The PA Pels baseball travel ball program successfully completed its summer season earlier this month, which proved to be a bright spot in the dark cloud surrounding high school sports now.
Travel ball isn’t sanctioned by the LHSAA and the team composed of mostly Port Allen High junior varsity players, finished the summer with an 11-2 record in the league made up of three other teams from Pointe Coupee recreation, Erwinville recreation and Westside baseball.
“It was amazing,” said Port Allen Pelicans coach Doyle Magee. “It started out completely chaotic. Everybody came together to form the league and play each other. We were thankful to be able to play. If we wouldn’t have had the summer program, what would they have been doing?”
Port Allen’s high school season was cut short because of the coronavirus pandemic with the team sporting a 7-2 record.

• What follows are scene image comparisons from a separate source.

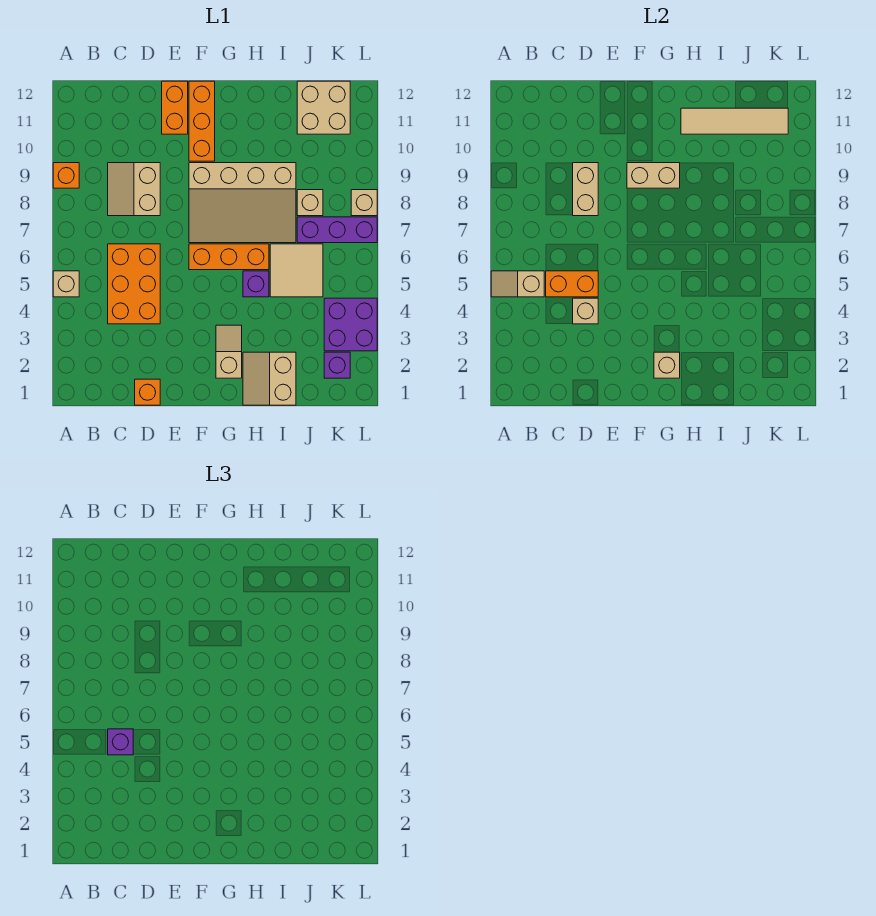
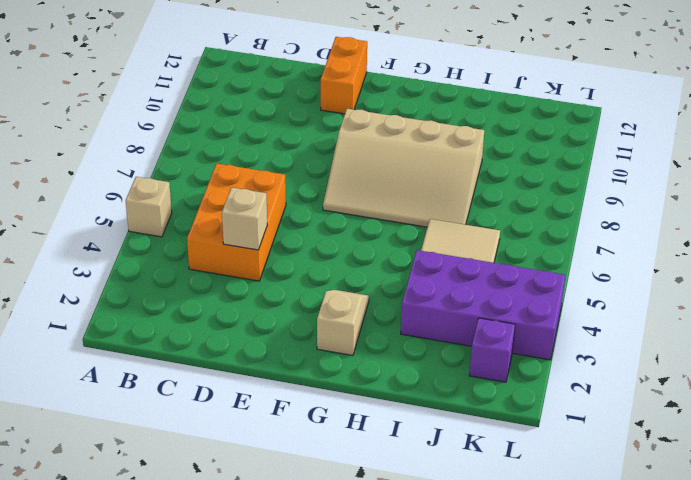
purple 2x4 brick [401,250,565,360] -> purple 2x2 brick [324,298,377,351]
none -> orange 1x1 brick [53,163,79,188]
none -> tan 2x2 slope [108,163,160,216]
none -> orange 1x1 brick [135,379,160,405]

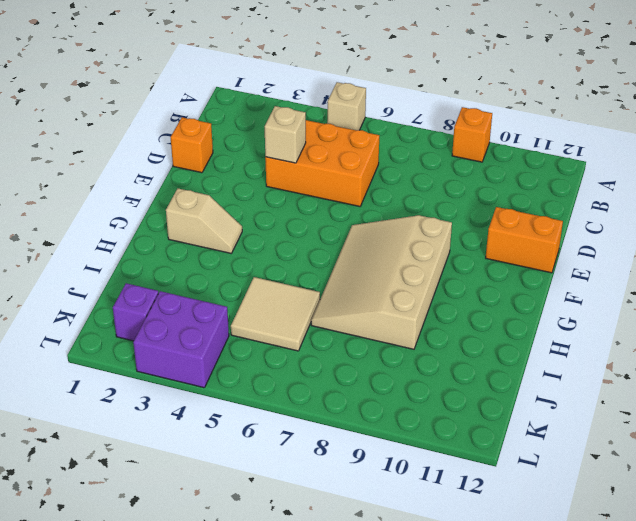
none -> tan 2x2 slope [108,163,160,216]
none -> orange 1x3 brick [189,244,269,270]
none -> orange 1x3 brick [189,81,215,161]

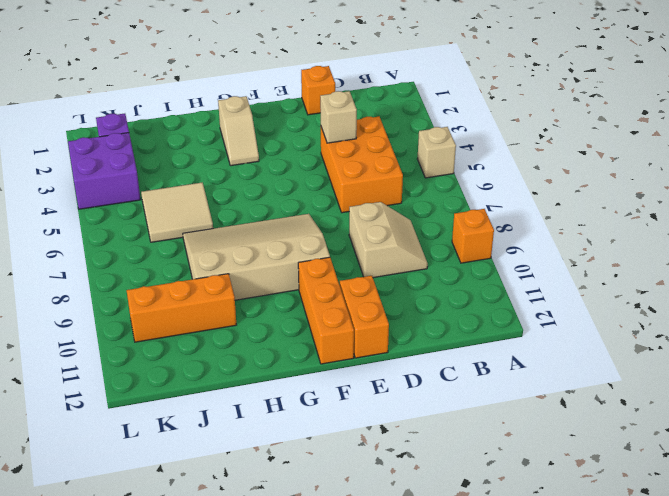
orange 1x3 brick [127,274,236,342] -> orange 1x3 brick moved to [189,244,269,270]
none -> tan 2x2 slope [243,352,296,405]
none -> purple 1x1 brick [243,271,269,297]
none -> purple 1x3 brick [297,217,377,243]

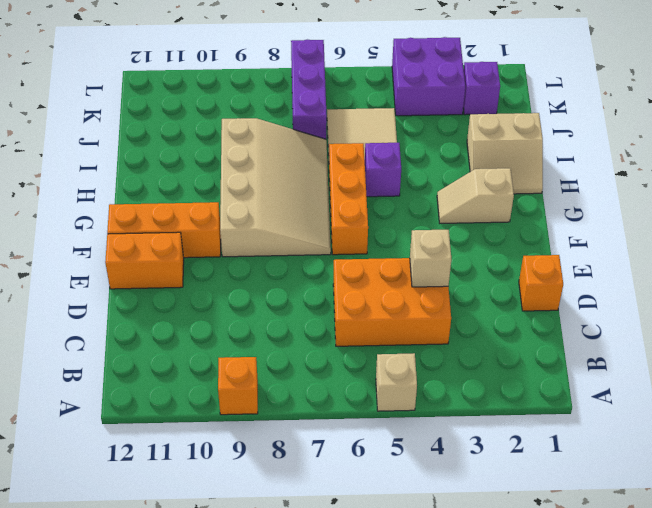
none -> tan 2x2 slope [108,163,160,216]
none -> tan 1x1 brick [297,190,323,216]
none -> tan 2x2 brick [297,81,350,134]

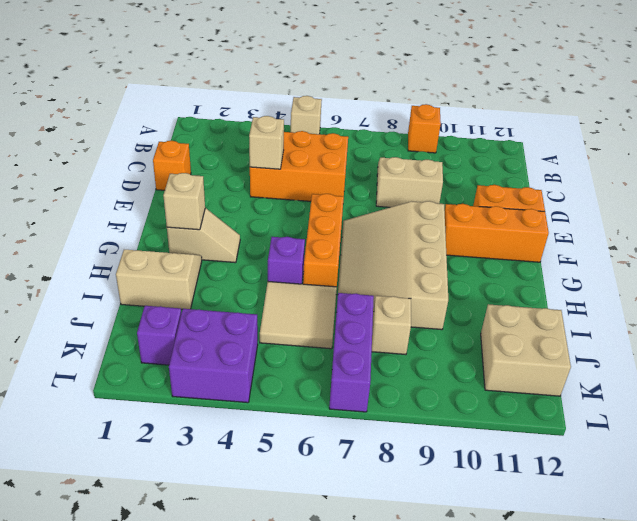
none -> tan 1x1 brick [351,190,377,216]
none -> tan 1x2 slope [491,271,544,297]
none -> orange 1x2 brick [546,271,598,297]

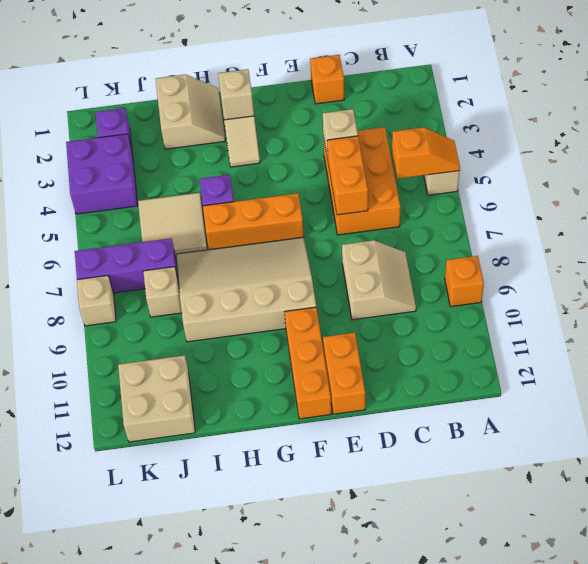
orange 1x2 slope [392,127,460,179] -> tan 1x2 slope [491,271,544,297]
orange 1x2 brick [327,136,368,215] -> orange 1x2 brick turned to [546,271,598,297]
none -> tan 1x2 brick [573,163,598,216]
none -> tan 1x2 brick [627,163,680,188]
none -> tan 1x4 tile [681,108,788,134]

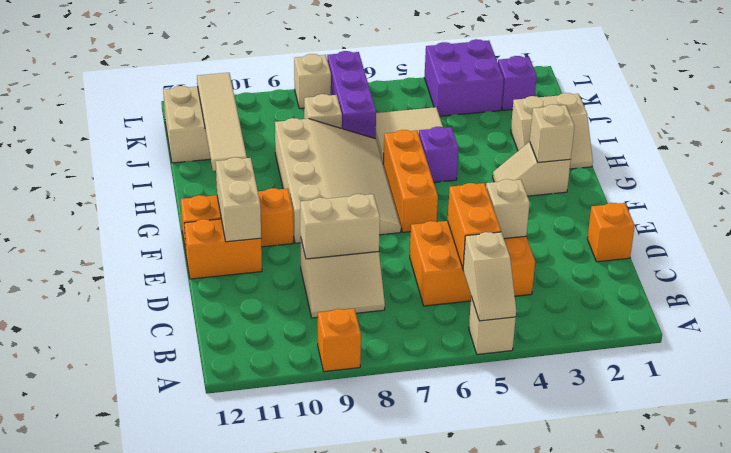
tan 1x2 brick [216,157,261,242] -> tan 1x2 brick moved to [627,163,680,188]
none -> purple 1x1 brick [108,729,133,755]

“It was upsetting when school let out because we were having a really good season, but during the summer it was pretty much all the same people,” said junior Travis Salemi. “We really made it work and had fun.”
For some of the travel ball players, the summer season was a way to continue the momentum gained from the lost spring season but also prepare for what’s ahead in 2021.
“During school, it was kind of sad that everything shutdown, but coming back out here for the summer to just pick everything back up and practice more was great,” said Dimitri Thompson, who is entering his senior year. “We wanted to have fun and get ready for high school.”
The team produced positive results, but it was more about the love of the game and camaraderie, according to catcher Logan Magee.
“We were all just having fun,” he said. “We didn’t really care about winning. We did a little bit, but it was mainly about having fun and just playing baseball. Not everybody had that chance to play baseball over the summer.”
Thompson, who is one of the newer players, said the summer season helped forge a brotherhood.
“They became like brothers to me and over the summer it was pretty good,” he said. “It wasn’t really about the games; it was just us playing and having fun and everybody pretty much came together over the summer.”
The pandemic didn’t affect gameplay over the summer, but it did prevent teams from shaking hands after the game.
As of now, the faith of prep sports this fall is still uncertain because of the pandemic and Doyle Magee acknowledged that there were problems that came about over the course of summer. However, it was all worth it in the end, according to the coach.
“Were there challenges? Yes, but was it worth it every time they stepped on the field? Absolutely,” he said.